UChicago Press sued for copyright infringement in book

A recent lawsuit accuses a University of Chicago Press book of violating copyright.

Elizabeth Rhodes, a professor at Duke University, and Margaret Greer, a professor at Boston College, produced an English-language edition of María de Zayas y Sotomayor’s Exemplary Tales of Love and Tales of Disillusion that was published by the University of Chicago Press in 2009. In their introduction, they noted that they used a Spanish-language edition of Exemplary Tales of Love, edited by Julian Olivares, as the basis for the portion of their translation based on that book.

In the acknowledgements portion of the University of Chicago Press edition, Olivares, a professor at the University of Houston, is listed as one of several people who provided “assistance and support.” Olivares’s suit calls this a misrepresentation. He denies that the authors were in communication with him, and said that he never gave them permission to use his edition, according to his lawyer, William Ramey.
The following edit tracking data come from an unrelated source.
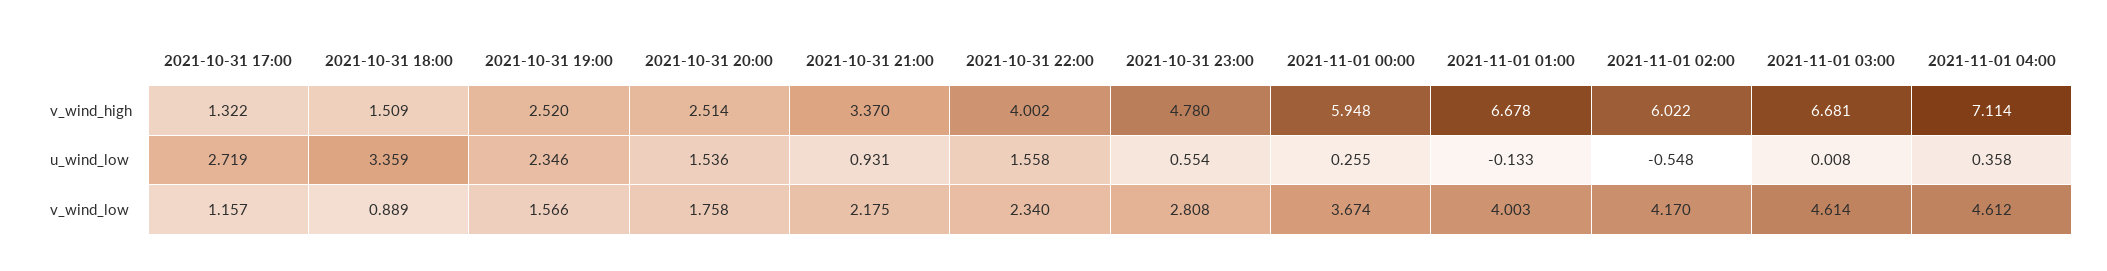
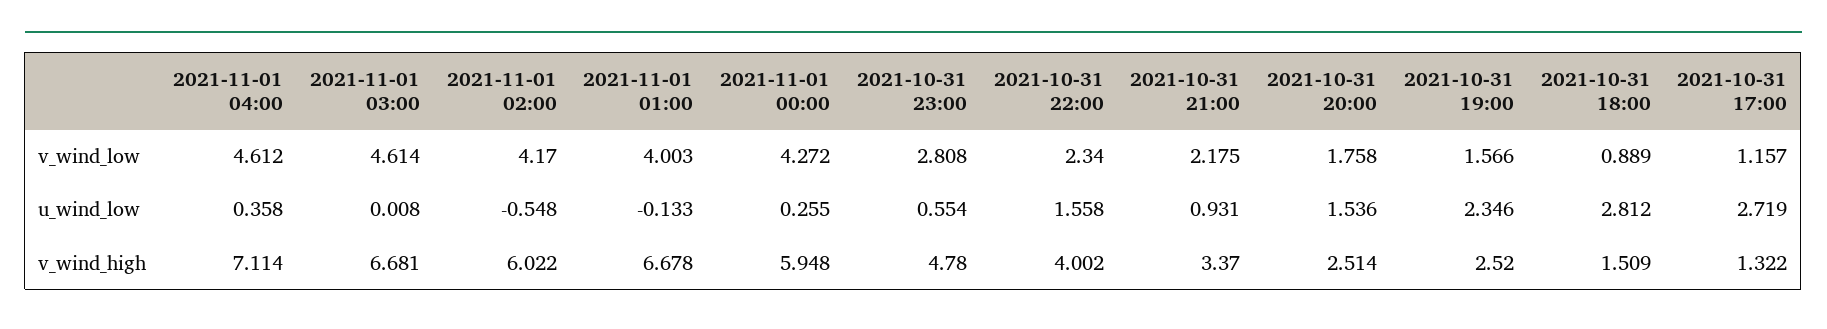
2021-10-31 18:00, u_wind_low: 3.359 -> 2.812
2021-11-01 00:00, v_wind_low: 3.674 -> 4.272

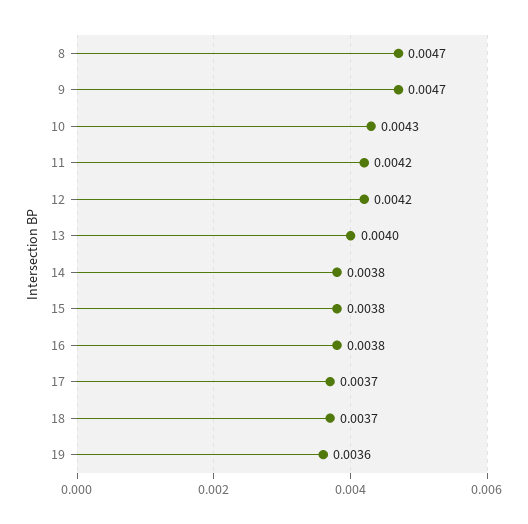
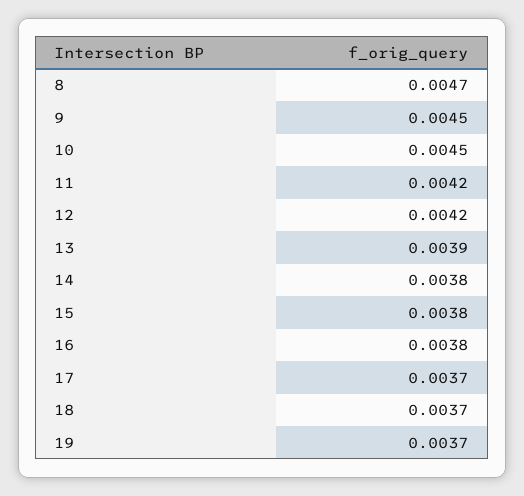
9: 0.0047 -> 0.0045
10: 0.0043 -> 0.0045
13: 0.004 -> 0.0039
19: 0.0036 -> 0.0037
Olivares alleges that their translation violated his copyright on that edition. Olivares’s book was published with a copyright notice, which asserts copyright over a work but does not guarantee that protection will be extended. Olivares’s work was registered with the U.S. copyright office a little more than a week before his case was filed.

The lawsuit was filed in the Federal District Court of the Eastern District of Texas on October 17. Both translators, the University of Chicago, and the University of Chicago Press were named as defendants in the lawsuit.

The registration of copyright with the Copyright Office for the University of Chicago Press translation listed the “original 17th century Spanish language text” as the book’s “pre-existing material” and did not mention Olivares’s edition. The University of Chicago is listed as the copyright claimant.

U.S. copyright code gives the copyright owner exclusive rights to prepare derivative works, like translations, of copyrighted works.

A book written in the 17th century would be past copyright protection. Olivares’s lawsuit claims that his edition was a “new and different version” that contained “a large amount of material wholly original with the plaintiff” and so therefore eligible for protection. William Ramey, Olivares’s lawyer, said Olivares’s edition was a result of years spent trying to reconcile different publications of Exemplary Tales of Love in order to reflect the original as accurately as he could.

Ramey said that Olivares became aware of the translation of his edition when he was congratulated for it at a professional conference. He then examined Greer and Rhodes’s translation and decided portions of it had come from his edition.

The University of Chicago Press and the University of Chicago declined to comment on the subject.